• _Directions_:
Repeat the lines below word for word, leaving out the pictures.

• _Given information_:
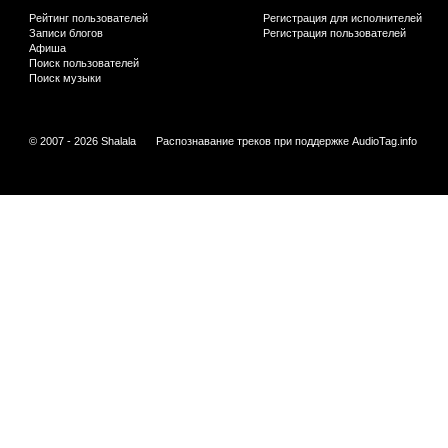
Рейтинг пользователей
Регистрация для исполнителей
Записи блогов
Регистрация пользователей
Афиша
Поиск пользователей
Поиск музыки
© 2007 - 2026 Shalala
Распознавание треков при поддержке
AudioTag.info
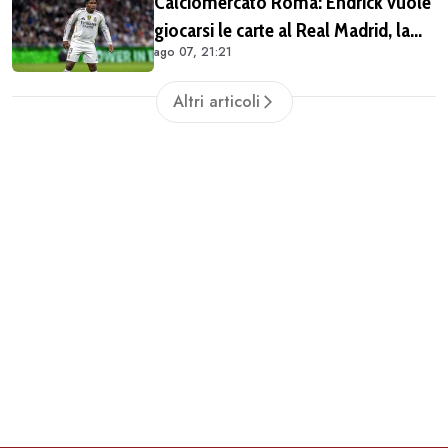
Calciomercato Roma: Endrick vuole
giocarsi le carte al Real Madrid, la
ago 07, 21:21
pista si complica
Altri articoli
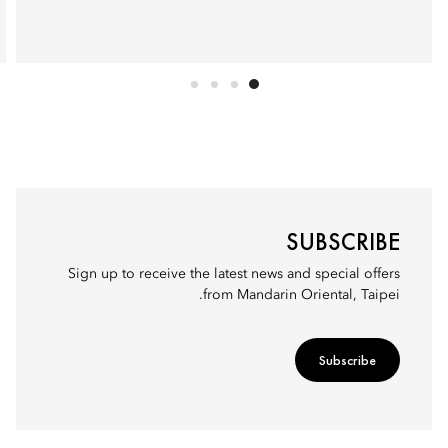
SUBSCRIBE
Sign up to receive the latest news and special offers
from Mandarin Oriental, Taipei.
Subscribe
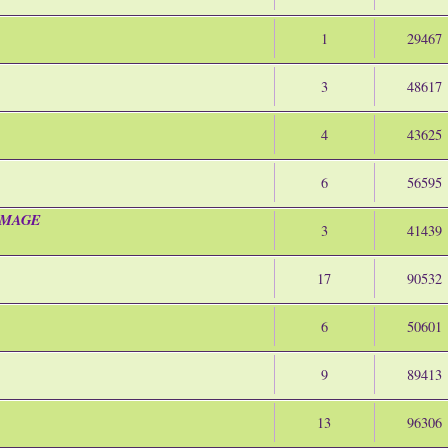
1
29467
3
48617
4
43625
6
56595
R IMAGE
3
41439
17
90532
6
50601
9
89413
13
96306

• _Finished exercise_:
Рейтинг пользователей
Регистрация для исполнителей
Записи блогов
Регистрация пользователей
Афиша
Поиск пользователей
Поиск музыки
© 2007 - 2026 Shalala
Распознавание треков при поддержке
AudioTag.info
Calciomercato Roma: Endrick vuole
giocarsi le carte al Real Madrid, la
ago 07, 21:21
pista si complica
Altri articoli
SUBSCRIBE
Sign up to receive the latest news and special offers
from Mandarin Oriental, Taipei.
Subscribe
1
29467
3
48617
4
43625
6
56595
R IMAGE
3
41439
17
90532
6
50601
9
89413
13
96306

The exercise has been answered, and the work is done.